The pattern for receipt of clinical preventive services was different from that for health risk factors (Table 3). Median state estimates increased substantially for mammography, influenza immunization, and pneumococcal immunization, as most states experienced increases for these measures. In contrast, median estimates increased only slightly for colorectal cancer, cervical cancer, and cholesterol screening. Receipt of mammography for women aged 40 years or older in the prior 2 years increased significantly in 43 of 47 states (all except Alaska, Colorado, Minnesota, and Washington). Receipt of cervical cancer screening increased in 8 of 48 states, all of which were in the Northeast or South (Connecticut, Delaware, Kentucky, Maryland, Massachusetts, New York, Pennsylvania, and Rhode Island).

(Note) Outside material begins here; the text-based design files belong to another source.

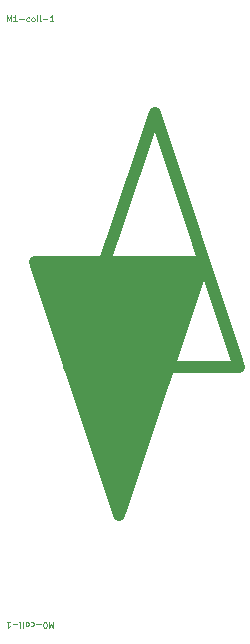
<source format=gbo>
G04 #@! TF.GenerationSoftware,KiCad,Pcbnew,5.1.5-52549c5~86~ubuntu18.04.1*
G04 #@! TF.CreationDate,2020-05-16T08:59:09-06:00*
G04 #@! TF.ProjectId,openturret-hat,6f70656e-7475-4727-9265-742d6861742e,rev?*
G04 #@! TF.SameCoordinates,Original*
G04 #@! TF.FileFunction,Legend,Bot*
G04 #@! TF.FilePolarity,Positive*
%FSLAX46Y46*%
G04 Gerber Fmt 4.6, Leading zero omitted, Abs format (unit mm)*
G04 Created by KiCad (PCBNEW 5.1.5-52549c5~86~ubuntu18.04.1) date 2020-05-16 08:59:09*
%MOMM*%
%LPD*%
G04 APERTURE LIST*
%ADD10C,1.000000*%
%ADD11C,0.125000*%
G04 APERTURE END LIST*
D10*
X130175000Y-100330000D02*
X115824000Y-100330000D01*
X123063000Y-78867000D02*
X130175000Y-100330000D01*
X115824000Y-100330000D02*
X123063000Y-78867000D01*
G36*
X120015000Y-112903000D02*
G01*
X112903000Y-91440000D01*
X127254000Y-91440000D01*
X120015000Y-112903000D01*
G37*
X120015000Y-112903000D02*
X112903000Y-91440000D01*
X127254000Y-91440000D01*
X120015000Y-112903000D01*
D11*
X110569619Y-71092190D02*
X110569619Y-70592190D01*
X110736285Y-70949333D01*
X110902952Y-70592190D01*
X110902952Y-71092190D01*
X111402952Y-71092190D02*
X111117238Y-71092190D01*
X111260095Y-71092190D02*
X111260095Y-70592190D01*
X111212476Y-70663619D01*
X111164857Y-70711238D01*
X111117238Y-70735047D01*
X111617238Y-70901714D02*
X111998190Y-70901714D01*
X112450571Y-71068380D02*
X112402952Y-71092190D01*
X112307714Y-71092190D01*
X112260095Y-71068380D01*
X112236285Y-71044571D01*
X112212476Y-70996952D01*
X112212476Y-70854095D01*
X112236285Y-70806476D01*
X112260095Y-70782666D01*
X112307714Y-70758857D01*
X112402952Y-70758857D01*
X112450571Y-70782666D01*
X112736285Y-71092190D02*
X112688666Y-71068380D01*
X112664857Y-71044571D01*
X112641047Y-70996952D01*
X112641047Y-70854095D01*
X112664857Y-70806476D01*
X112688666Y-70782666D01*
X112736285Y-70758857D01*
X112807714Y-70758857D01*
X112855333Y-70782666D01*
X112879142Y-70806476D01*
X112902952Y-70854095D01*
X112902952Y-70996952D01*
X112879142Y-71044571D01*
X112855333Y-71068380D01*
X112807714Y-71092190D01*
X112736285Y-71092190D01*
X113117238Y-71092190D02*
X113117238Y-70758857D01*
X113117238Y-70592190D02*
X113093428Y-70616000D01*
X113117238Y-70639809D01*
X113141047Y-70616000D01*
X113117238Y-70592190D01*
X113117238Y-70639809D01*
X113426761Y-71092190D02*
X113379142Y-71068380D01*
X113355333Y-71020761D01*
X113355333Y-70592190D01*
X113617238Y-70901714D02*
X113998190Y-70901714D01*
X114498190Y-71092190D02*
X114212476Y-71092190D01*
X114355333Y-71092190D02*
X114355333Y-70592190D01*
X114307714Y-70663619D01*
X114260095Y-70711238D01*
X114212476Y-70735047D01*
X114474380Y-121947809D02*
X114474380Y-122447809D01*
X114307714Y-122090666D01*
X114141047Y-122447809D01*
X114141047Y-121947809D01*
X113807714Y-122447809D02*
X113760095Y-122447809D01*
X113712476Y-122424000D01*
X113688666Y-122400190D01*
X113664857Y-122352571D01*
X113641047Y-122257333D01*
X113641047Y-122138285D01*
X113664857Y-122043047D01*
X113688666Y-121995428D01*
X113712476Y-121971619D01*
X113760095Y-121947809D01*
X113807714Y-121947809D01*
X113855333Y-121971619D01*
X113879142Y-121995428D01*
X113902952Y-122043047D01*
X113926761Y-122138285D01*
X113926761Y-122257333D01*
X113902952Y-122352571D01*
X113879142Y-122400190D01*
X113855333Y-122424000D01*
X113807714Y-122447809D01*
X113426761Y-122138285D02*
X113045809Y-122138285D01*
X112593428Y-121971619D02*
X112641047Y-121947809D01*
X112736285Y-121947809D01*
X112783904Y-121971619D01*
X112807714Y-121995428D01*
X112831523Y-122043047D01*
X112831523Y-122185904D01*
X112807714Y-122233523D01*
X112783904Y-122257333D01*
X112736285Y-122281142D01*
X112641047Y-122281142D01*
X112593428Y-122257333D01*
X112307714Y-121947809D02*
X112355333Y-121971619D01*
X112379142Y-121995428D01*
X112402952Y-122043047D01*
X112402952Y-122185904D01*
X112379142Y-122233523D01*
X112355333Y-122257333D01*
X112307714Y-122281142D01*
X112236285Y-122281142D01*
X112188666Y-122257333D01*
X112164857Y-122233523D01*
X112141047Y-122185904D01*
X112141047Y-122043047D01*
X112164857Y-121995428D01*
X112188666Y-121971619D01*
X112236285Y-121947809D01*
X112307714Y-121947809D01*
X111926761Y-121947809D02*
X111926761Y-122281142D01*
X111926761Y-122447809D02*
X111950571Y-122424000D01*
X111926761Y-122400190D01*
X111902952Y-122424000D01*
X111926761Y-122447809D01*
X111926761Y-122400190D01*
X111617238Y-121947809D02*
X111664857Y-121971619D01*
X111688666Y-122019238D01*
X111688666Y-122447809D01*
X111426761Y-122138285D02*
X111045809Y-122138285D01*
X110545809Y-121947809D02*
X110831523Y-121947809D01*
X110688666Y-121947809D02*
X110688666Y-122447809D01*
X110736285Y-122376380D01*
X110783904Y-122328761D01*
X110831523Y-122304952D01*
M02*

</source>
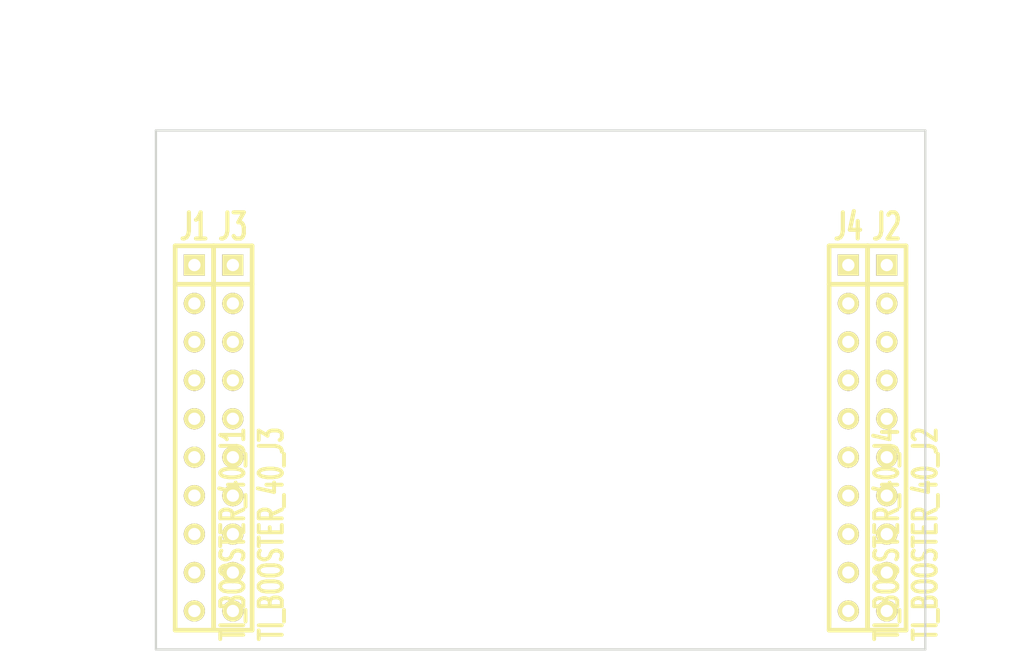
<source format=kicad_pcb>
(kicad_pcb (version 20221018) (generator pcbnew)

  (general
    (thickness 1.6)
  )

  (paper "A3")
  (layers
    (0 "F.Cu" signal "Front")
    (31 "B.Cu" signal "Back")
    (32 "B.Adhes" user "Dessous.Adhes")
    (33 "F.Adhes" user "Dessus.Adhes")
    (34 "B.Paste" user "Dessous.Pate")
    (35 "F.Paste" user "Dessus.Pate")
    (36 "B.SilkS" user "Dessous.SilkS")
    (37 "F.SilkS" user "Dessus.SilkS")
    (38 "B.Mask" user "Dessous.Masque")
    (39 "F.Mask" user "Dessus.Masque")
    (40 "Dwgs.User" user "Dessin.User")
    (41 "Cmts.User" user)
    (42 "Eco1.User" user)
    (43 "Eco2.User" user)
    (44 "Edge.Cuts" user "Contours.Ci")
  )

  (setup
    (pad_to_mask_clearance 0)
    (pcbplotparams
      (layerselection 0x0000030_ffffffff)
      (plot_on_all_layers_selection 0x0000000_00000000)
      (disableapertmacros false)
      (usegerberextensions true)
      (usegerberattributes true)
      (usegerberadvancedattributes true)
      (creategerberjobfile true)
      (dashed_line_dash_ratio 12.000000)
      (dashed_line_gap_ratio 3.000000)
      (svgprecision 4)
      (plotframeref false)
      (viasonmask false)
      (mode 1)
      (useauxorigin false)
      (hpglpennumber 1)
      (hpglpenspeed 20)
      (hpglpendiameter 15.000000)
      (dxfpolygonmode true)
      (dxfimperialunits true)
      (dxfusepcbnewfont true)
      (psnegative false)
      (psa4output false)
      (plotreference true)
      (plotvalue true)
      (plotinvisibletext false)
      (sketchpadsonfab false)
      (subtractmaskfromsilk false)
      (outputformat 1)
      (mirror false)
      (drillshape 1)
      (scaleselection 1)
      (outputdirectory "")
    )
  )

  (net 0 "")
  (net 1 "+5V")
  (net 2 "GND")
  (net 3 "VCC")

  (footprint "SIL-10" (layer "F.Cu") (at 187.96 133.35 -90))

  (footprint "SIL-10" (layer "F.Cu") (at 185.42 133.35 -90))

  (footprint "SIL-10" (layer "F.Cu") (at 231.14 133.35 -90))

  (footprint "SIL-10" (layer "F.Cu") (at 228.6 133.35 -90))

  (gr_line (start 233.68 147.32) (end 182.88 147.32)
    (stroke (width 0.15) (type solid)) (layer "Edge.Cuts") (tstamp 2e6f9223-5f7d-492c-abf3-1fb2fd27b8fb))
  (gr_line (start 182.88 147.32) (end 182.88 113.03)
    (stroke (width 0.14986) (type solid)) (layer "Edge.Cuts") (tstamp 3562a1c9-7ed3-4644-b549-e4e013d0cf57))
  (gr_line (start 233.68 113.03) (end 233.68 147.32)
    (stroke (width 0.14986) (type solid)) (layer "Edge.Cuts") (tstamp 61bbff26-eace-4801-9ce6-45609a91dd45))
  (gr_line (start 182.88 113.03) (end 233.68 113.03)
    (stroke (width 0.15) (type solid)) (layer "Edge.Cuts") (tstamp e89ae3cd-358f-4470-acee-f9837625407a))
  (dimension (type aligned) (layer "Dwgs.User") (tstamp 087164c1-88aa-4dd8-ae6d-2ef0d11726a7)
    (pts (xy 182.88 147.32) (xy 182.88 113.03))
    (height -5.079999)
    (gr_text "1.3500 in" (at 176.550001 130.175 90) (layer "Dwgs.User") (tstamp 087164c1-88aa-4dd8-ae6d-2ef0d11726a7)
      (effects (font (size 1 1) (thickness 0.25)))
    )
    (format (prefix "") (suffix "") (units 0) (units_format 1) (precision 4))
    (style (thickness 0.25) (arrow_length 1.27) (text_position_mode 0) (extension_height 0.58642) (extension_offset 0) keep_text_aligned)
  )
  (dimension (type aligned) (layer "Dwgs.User") (tstamp 88656c95-fbce-4375-a4d7-3e3934bd9c6c)
    (pts (xy 233.68 113.03) (xy 182.88 113.03))
    (height 6.349998)
    (gr_text "2.0000 in" (at 208.28 105.430002) (layer "Dwgs.User") (tstamp 88656c95-fbce-4375-a4d7-3e3934bd9c6c)
      (effects (font (size 1 1) (thickness 0.25)))
    )
    (format (prefix "") (suffix "") (units 0) (units_format 1) (precision 4))
    (style (thickness 0.25) (arrow_length 1.27) (text_position_mode 0) (extension_height 0.58642) (extension_offset 0) keep_text_aligned)
  )
  (dimension (type aligned) (layer "Dwgs.User") (tstamp c6350a4f-16a8-418b-9413-80902818473e)
    (pts (xy 231.14 113.03) (xy 231.14 121.92))
    (height -6.35)
    (gr_text "0.3500 in" (at 236.24 117.475 90) (layer "Dwgs.User") (tstamp c6350a4f-16a8-418b-9413-80902818473e)
      (effects (font (size 1 1) (thickness 0.25)))
    )
    (format (prefix "") (suffix "") (units 0) (units_format 1) (precision 4))
    (style (thickness 0.25) (arrow_length 1.27) (text_position_mode 0) (extension_height 0.58642) (extension_offset 0) keep_text_aligned)
  )

)

</source>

The use of colorectal cancer screening increased in 13 of 49 states, with 11 of these states in the Northeast or South. Trends in the receipt of cholesterol screening demonstrated a mixed picture, as increases occurred in 13 of 47 states (11 of which were in the South), but declines in screening occurred in Iowa, Minnesota, North Dakota, South Dakota, and Washington state. The trend in the increased use of vaccinations among persons aged 65 years or older was almost nationwide. Increases in the receipt of influenza vaccination in the past year occurred in 44 of 49 states, and the percentage of the older population who had ever received pneumococcal vaccination increased in 48 of 49 states.